TAPE ART MEGA CORP

March 21-29, 2026

ADMISSION: Free

LOCATION:
In person at 28 Vernon Street, Brattleboro VT 05301 (the office building next door to BMAC)

HOURS:
Sat 3/21: Grand Opening (details TBA)
Sun 3/22 – Sat 3/28: Drop in anytime between 10 and 6
Sun 3/29: Liquidation Event (details TBA)

GROUP VISITS:
Friends, coworkers, classmates, families, knitting circles, bowling teams—all groups of any size can book a hands-on interactive art experience tailored by the Tape Art team. 

ACCESSIBILITY QUESTIONS?
Email office@brattleboromuseum.org or call 802-257-0124 x101

Photos and videos will be taken during this event for use in BMAC and Tape Art promotional materials.

Step into the world of TAPE ART MEGA CORP, where creativity meets corporate chaos—and everyone’s hired on the spot.

For nine days this March BMAC welcomes the bustling headquarters of TAPE ART MEGA CORP, a playful, participatory art experience led by the acclaimed artists behind Tape Art and Secret Mall Apartment. Visitors are invited to clock in for a shift, create their own tape necktie, and help decorate the company’s new Brattleboro HQ from top to bottom using nothing but imagination and rolls of colorful tape.

Inside this tongue-in-cheek office world, you might find yourself building cubicles, designing tape trophies, or helping your boss finish a “critical order for drawings of cats before the close of Q1!” You can join the fun hands-on or simply observe from your workstation—there’s a role for everyone in this workplace gone wonderfully off the rails.

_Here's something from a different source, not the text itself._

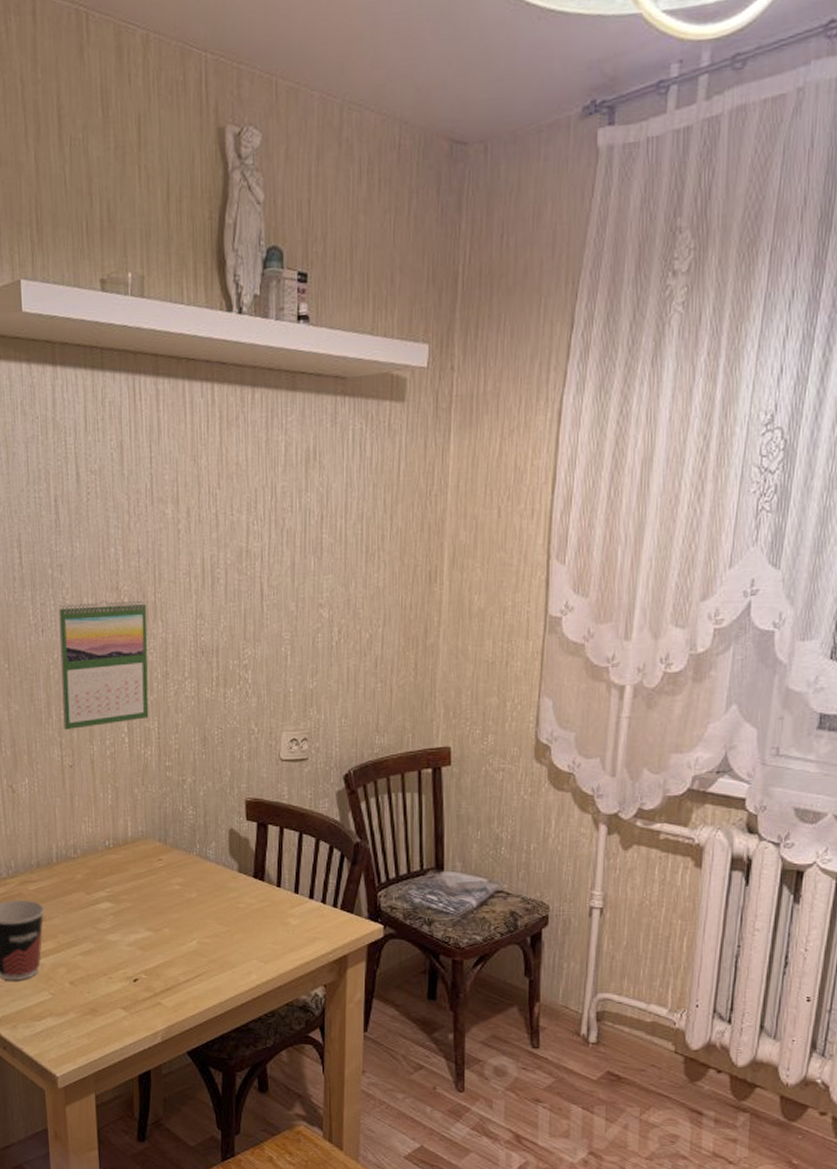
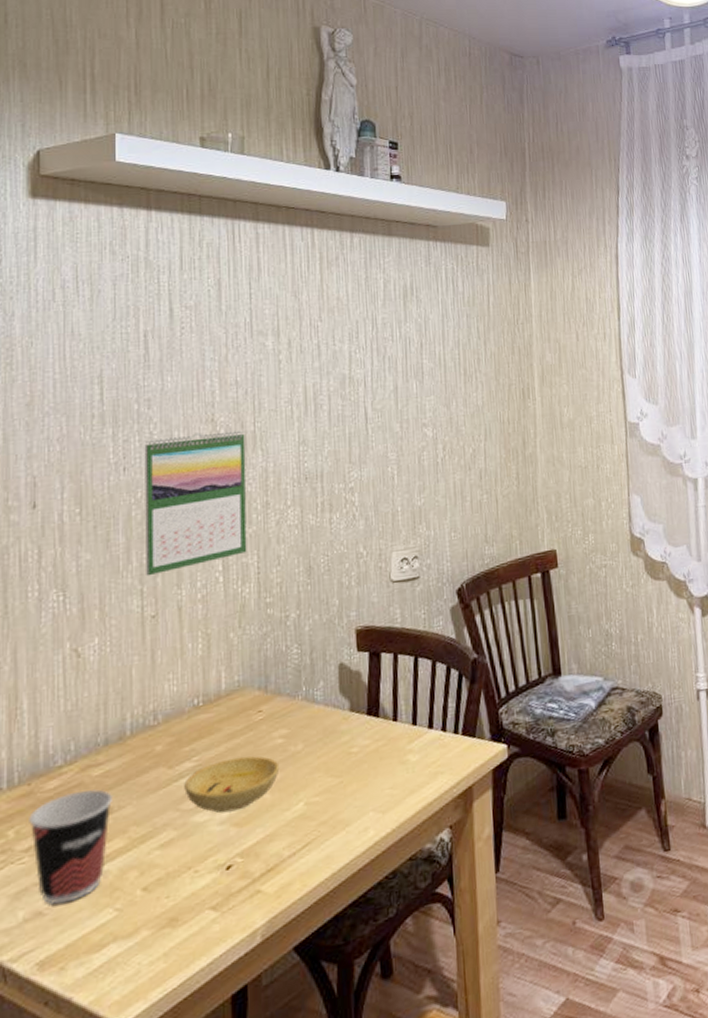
bowl: none [99,894,177,938] -> present [184,756,280,813]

Part immersive installation, part comedy, and all community artmaking, TAPE ART MEGA CORP invites visitors of all ages to play, create, and laugh together as they help build a world out of tape.

ABOUT TAPE ART

Tape Art is the creative duo of Michael Townsend and Leah Smith, who use rolls of tape and a spirit of experimentation to transform everyday walls into large-scale, temporary murals. Based in Providence, Rhode Island, Tape Art has brought their distinctive brand of public art to communities across the United States and beyond—creating hundreds of murals and thousands of smaller works while sharing their medium in classrooms, hospitals, corporate boardrooms, and cultural spaces. Townsend, founder of Tape Art, is known for his inventive approach to making and his curiosity about how art lives in the world. (He once famously made a home inside a shopping mall.) Smith, a multidisciplinary artist and longtime collaborator, creates videos, installations, and sculpture projects when not pressing tape against walls. She has dedicated countless hours advocating for preserving the presence of artists in the face of urban development. Together, they blur the lines between street art, performance, and play—using tape to create fleeting works that spark wonder, conversation, and connection wherever they go.